GIVEN TASK:
Change every "developed" in the items below to "processed" and write the lines out again with nothing else altered. Leave the pictures out.

DATA LISTING:
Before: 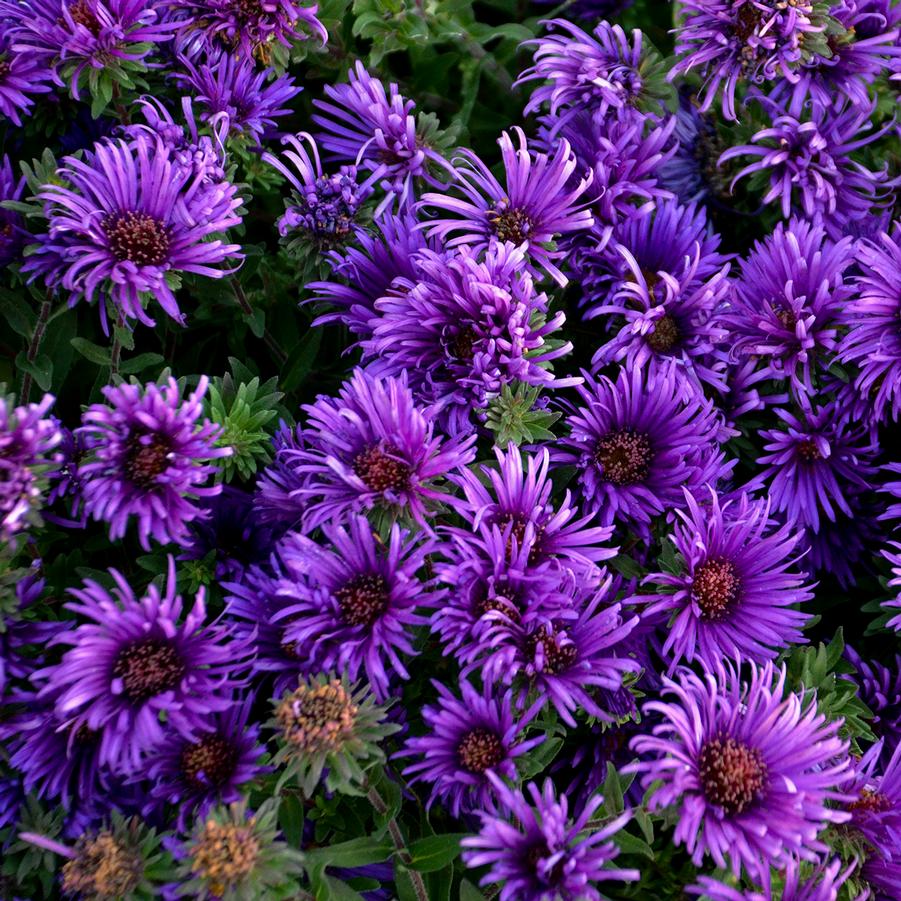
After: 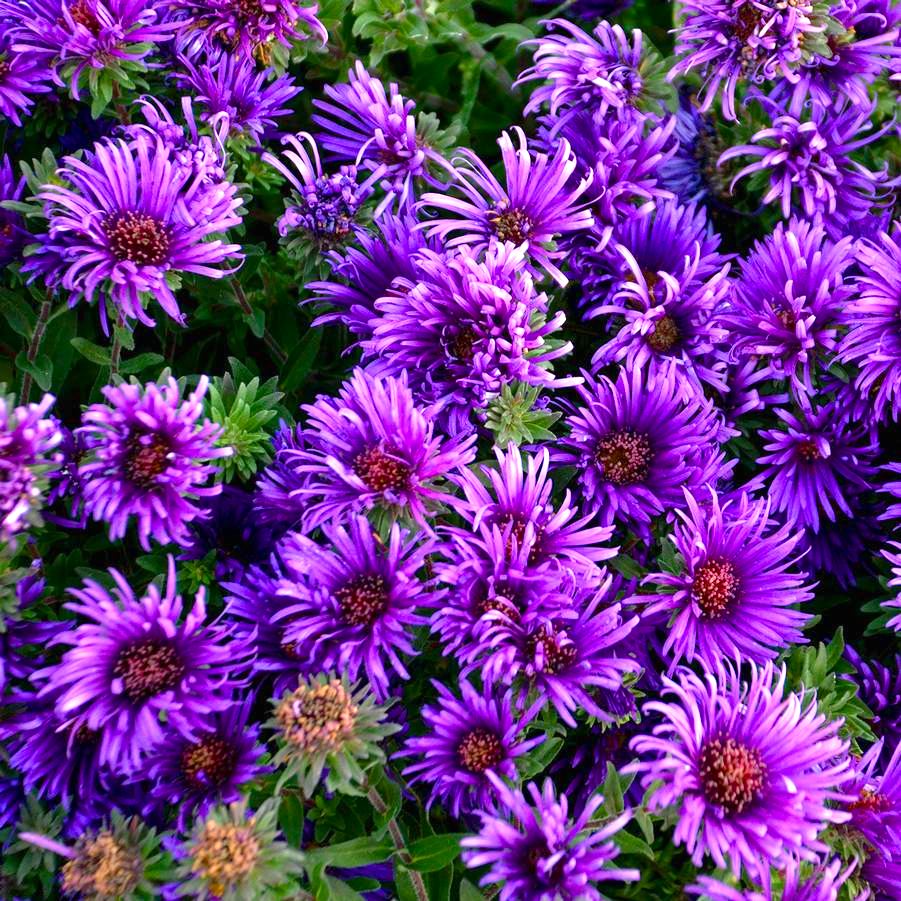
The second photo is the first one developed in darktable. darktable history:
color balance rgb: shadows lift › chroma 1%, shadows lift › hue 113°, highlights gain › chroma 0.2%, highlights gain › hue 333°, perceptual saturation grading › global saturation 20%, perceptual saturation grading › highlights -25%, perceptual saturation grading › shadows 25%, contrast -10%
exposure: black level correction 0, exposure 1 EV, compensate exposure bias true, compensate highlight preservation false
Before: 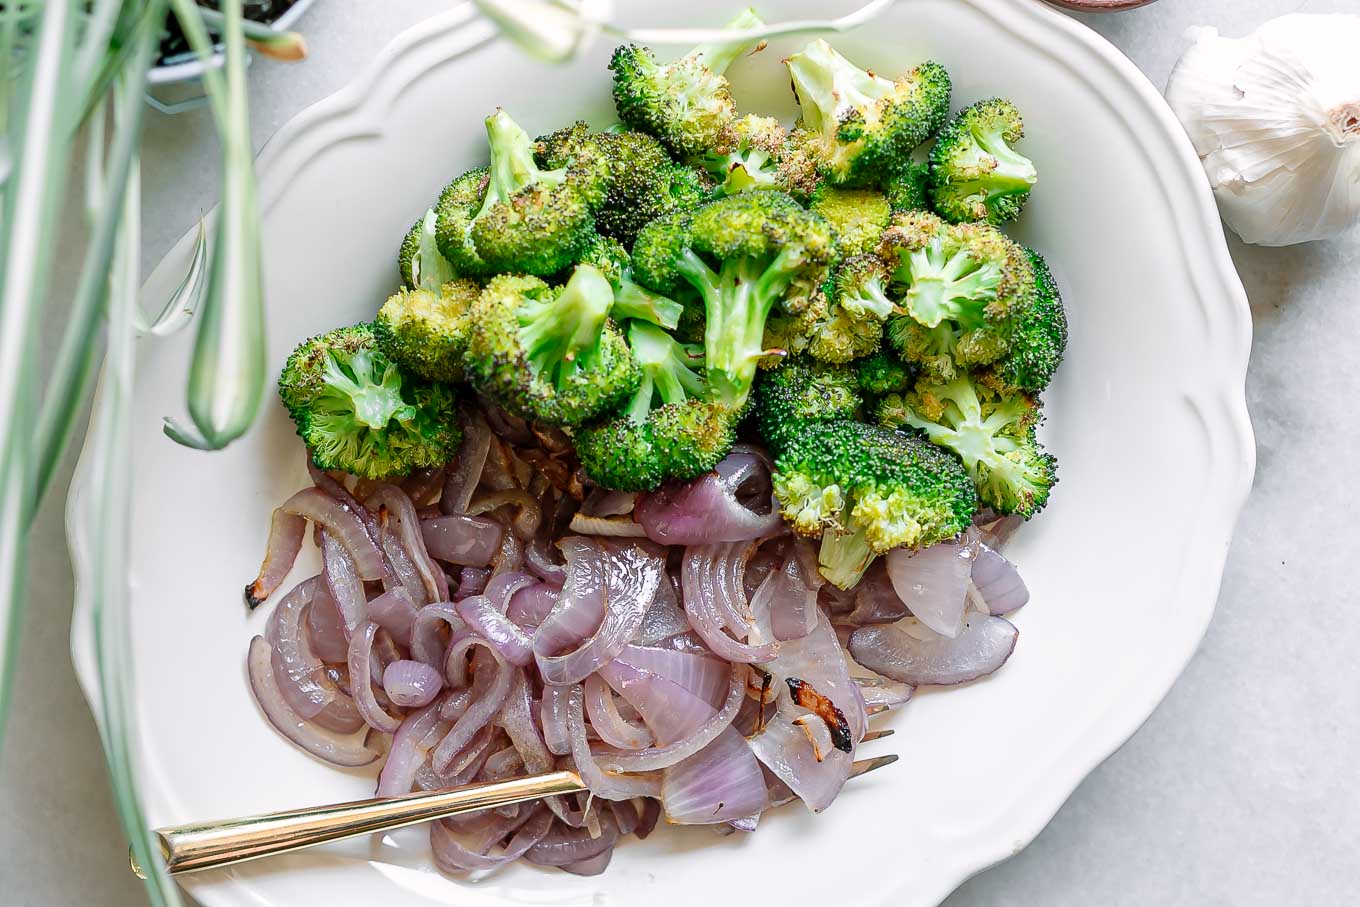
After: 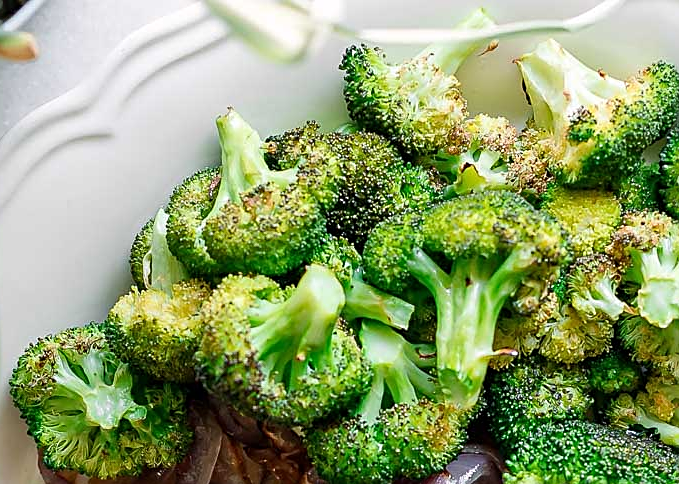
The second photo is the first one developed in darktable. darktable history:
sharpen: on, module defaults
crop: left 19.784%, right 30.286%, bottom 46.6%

EXERCISE OUTPUT:
Before: 
After: 
The second photo is the first one processed in darktable. darktable history:
color balance rgb: shadows lift › chroma 1%, shadows lift › hue 113°, highlights gain › chroma 0.2%, highlights gain › hue 333°, perceptual saturation grading › global saturation 20%, perceptual saturation grading › highlights -25%, perceptual saturation grading › shadows 25%, contrast -10%
exposure: black level correction 0, exposure 1 EV, compensate exposure bias true, compensate highlight preservation false
Before: 
After: 
The second photo is the first one processed in darktable. darktable history:
sharpen: on, module defaults
crop: left 19.784%, right 30.286%, bottom 46.6%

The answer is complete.